- Genre: comedy, stand-up comedy
- Created by: Claire Haugh, Darren Chau, Sarah Gerrand
- Directed by: Jon Olb (2009), Paul Drane (2010)
- Presented by: Julia Morris, Grant Denyer, Corinne Grant
- Starring: Rebel Wilson, Mick Molloy, Hannah Gadsby, Celia Pacquola, Jordan Raskopoulos, Sam Simmons, Tom Ballard, Fiona O'Loughlin, Dave Thornton, Toby Truslove, Claire Hooper, Cal Wilson, Felicity Ward, Denise Scott, Mark Mitchell
- Country of origin: Australia
- Original language: English
- No. of seasons: 2
- No. of episodes: 2

Production
- Executive producer: Darren Chau
- Producer: Claire Haugh
- Editor: Charme Lee (2010)
- Camera setup: John Balgue, Renzo Beltrame, Paul Bossio, David Mckell, Soner Tunchay, George Vernon
- Running time: 60 minutes (with commercials)
- Production companies: Foxtel, Teleplay, Entourage Marketing & Events Ltd, National Breast Cancer Foundation (Australia)

Original release
- Network: The Comedy Channel
- Release: 1 November 2009

= The Breast Darn Show in Town =

The Breast Darn Show in Town is an Australian comedy event created and executive produced by the Comedy Channel programming director Darren Chau and Alex Ristevski Comedy Channel Manager, with Claire Haugh as producer and Sarah Gerrand of Entourage Marketing & Events handling sponsorship and front of stage management. Sponsored by Ford Australia in aid of the National Breast Cancer Foundation.

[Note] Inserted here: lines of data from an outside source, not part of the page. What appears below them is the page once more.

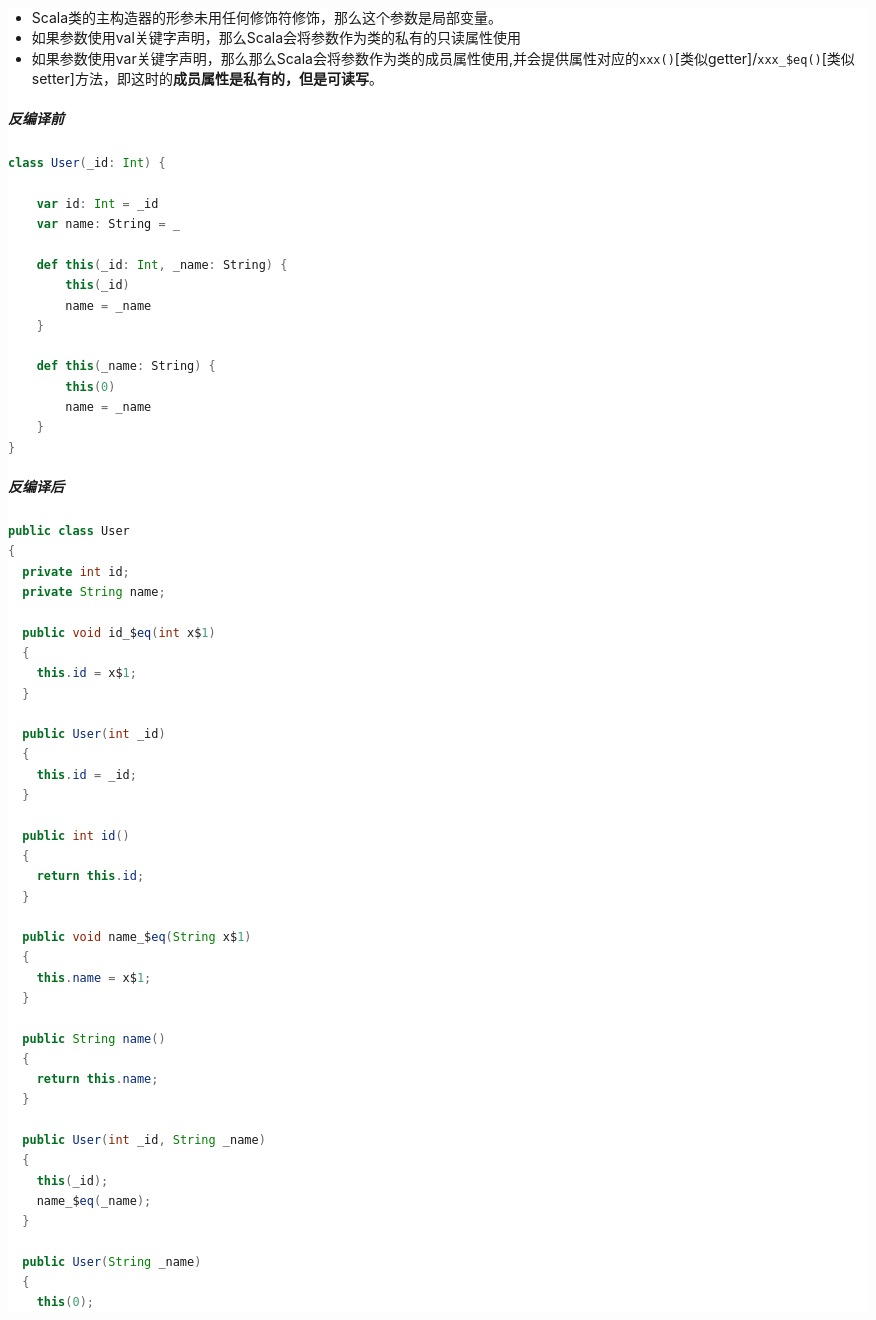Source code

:+ Scala类的主构造器的形参未用任何修饰符修饰，那么这个参数是局部变量。
+ 如果参数使用val关键字声明，那么Scala会将参数作为类的私有的只读属性使用
+ 如果参数使用var关键字声明，那么那么Scala会将参数作为类的成员属性使用,并会提供属性对应的`xxx()`[类似getter]/`xxx_$eq()`[类似setter]方法，即这时的**成员属性是私有的，但是可读写**。

##### 反编译前
```scala
class User(_id: Int) {

	var id: Int = _id
	var name: String = _

	def this(_id: Int, _name: String) {
		this(_id)
		name = _name
	}

	def this(_name: String) {
		this(0)
		name = _name
	}
}
```
##### 反编译后
```java
public class User
{
  private int id;
  private String name;
  
  public void id_$eq(int x$1)
  {
    this.id = x$1;
  }
  
  public User(int _id)
  {
    this.id = _id;
  }
  
  public int id()
  {
    return this.id;
  }
  
  public void name_$eq(String x$1)
  {
    this.name = x$1;
  }
  
  public String name()
  {
    return this.name;
  }
  
  public User(int _id, String _name)
  {
    this(_id);
    name_$eq(_name);
  }
  
  public User(String _name)
  {
    this(0);
```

Filmed at the Melbourne Town Hall, the format features a range of television, film, and comedic performers including Rebel Wilson, Mick Molloy, Hannah Gadsby, Bev Killick, Tom Gleeson, Joel Creasey, Jeff Green, Tommy Dean, Celia Pacquola, Jordan Raskopoulos, Sam Simmons, Tom Ballard, Fiona O'Loughlin, Dave Thornton, Toby Truslove, Claire Hooper, Cal Wilson, Felicity Ward, Justin Hamilton, Denise Scott and Mark Mitchell as Con the Fruiterer. The first special was hosted by Julia Morris premiered on the Comedy Channel on 1 November 2009. The second special was hosted by Grant Denyer and Corinne Grant and premiered on the Comedy Channel on 5 November 2010.

A comeback series is planned for 2020.